E.C. Estábamos en el Centro Mexicano de Escritores. Él era una especie de supervisor y al mismo tiempo becario. Era una gente muy querida por Margaret Shedd que era la directora, y [Margaret] quería mucho a Rulfo con sobrada razón, como escritor. Difícilmente había un par que se le pudiera poner enfrente. Estaba haciendo Pedro Páramo. Yo corregía pruebas para alcanzar a redondear mi presupuesto en el Fondo de Cultura Económica. Y me tocó corregir las páginas de Anderson Imbert, la Historia de la literatura hispanoamericana, y corrigiendo me encontré una escritora chilena, María Luisa Bombal, de 1920. Y el señor Anderson Imbert no te analiza los libros, te cuenta las historias que cuenta cada libro, y gracias a eso vi que lo que estaba haciendo Rulfo era lo que hizo María Luisa Bombal. El personaje era Susana San Juan, era muy importante. No era un plagio y puedo asegurarlo, no era plagio, Rulfo no conocía la novela. Pasamos un día entero en la librería Robredo, donde está el centro…
L.L. De los Porrúa…
E.C. Sí, de los Robredo, eran Porrúa, Jerónimo y Rafael Porrúa; ahí estaba la librería, en Guatemala y Argentina. Por fin lo encontramos. Rulfo se metió a su casa, lo leyó, no siguió adelante con el plan que tenía. Enloquece a Susana San Juan y surge, poco a poco, poco a poco, Pedro Páramo, hasta que es el personaje central de la obra. Y la otra es una loca, perdió la razón, la adora Pedro Páramo pero no puede desposarla siendo una loca. Cambia totalmente. Esa fue una aportación. Yo de ninguna manera diría que Rulfo era plagiario, que estaba plagiando a la Bombal. No, era una coincidencia. Después de Homero todos somos plagiarios”.
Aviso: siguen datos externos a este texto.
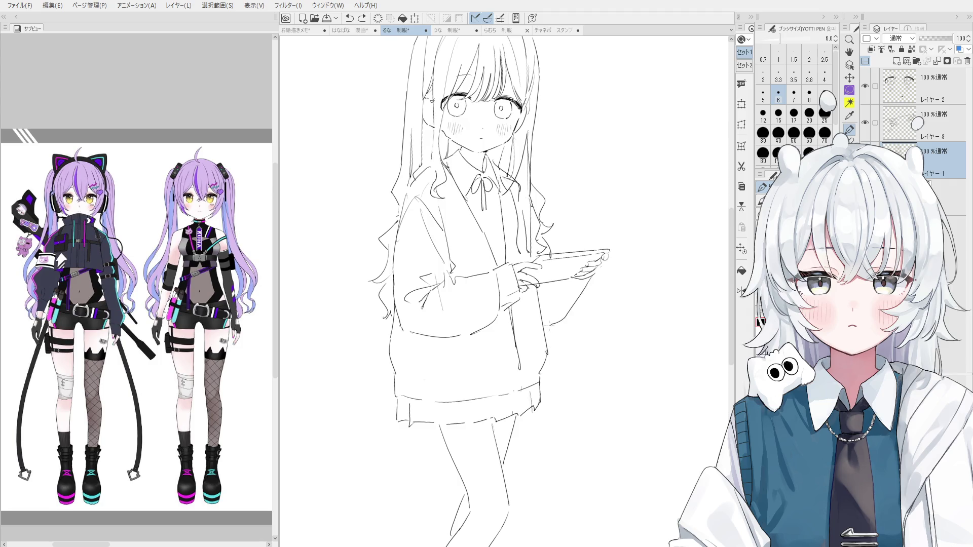
key(ctrl+z)
mouse_move(580, 290)
mouse_down()
mouse_move(545, 319)
mouse_move(593, 234)
mouse_move(562, 338)
mouse_up()
Lasso the tablet hand on Layer 3 and move it slightly left
key(m)
click(875, 122)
Carballo añadió que Rulfo aprovechó la Semana Santa de 1954 para transformar por completo el argumento, hasta sobreponer a Pedro Páramo como el protagonista de la novela. Si atendemos el propio informe que Juan Rulfo entregó al Centro Mexicano de Escritores en Noviembre de 1953, sabemos que, en efecto, el centro de la novela era Susana San Juan y no Pedro Páramo: “El nombre de la protagonista ha sido cambiado al de Susana San Juan, y el del personaje principal al de Pedro Páramo”. Esta especificación se debe a que originalmente se llamaban Susana Foster y Maurilio Gutiérrez. ¿Fue el parecido con La amortajada de María Luisa Bombal la causa de este viraje tan radical? Carballo habló también de la contribución de Arreola y Chumacero:
L.L. ¿Piensa que Arreola le pudo haber ayudado a Juan Rulfo en la organización de la novela?
E.C. Sí, por supuesto. En la mesa de la cocina o del comedor de Arreola. Arreola hizo la primera [versión], de acuerdo con él, de cómo ordenar los fragmentos de Rulfo. Rulfo se indigna y le parece que no es cierto. Alí Chumacero le ayuda mucho, le ayuda a ordenar las cosas: la ortografía, todas las cosas que le fallaban, la sintaxis, las comas, y dejan un libro bien hecho. Y Alí comete un error verdaderamente tan grande como la Torre Latinoamericana, cuando hace la crítica de Pedro Páramo en el suplemento de Novedades, en el que dice que es una novela realista, una novela más bien hecha en la tradición de, la novela rural revolucionaria, cuando no tenía que ver con la Revolución. Era, no contrarrevolucionaria, pero hablaba de todos los errores de la Revolución mexicana.
L.L. No le auguró un buen destino…
E.C. Vio que era una novela común y corriente, cuando él había ayudado a ordenar la novela. Cuando veía que una coma, alguna cosa no funcionaba, metía la mano.
Al final, Carballo reconoció la responsabilidad absoluta del autor: “Ahora, el mérito total es de Rulfo. Tú ayudas, tú has tenido ayuda, yo he tenido ayuda, todos hemos tenido ayuda. Todos llevamos, sobre todo cuando somos jóvenes, nuestros textos a gentes mayores a que te ayuden a ver las cosas”.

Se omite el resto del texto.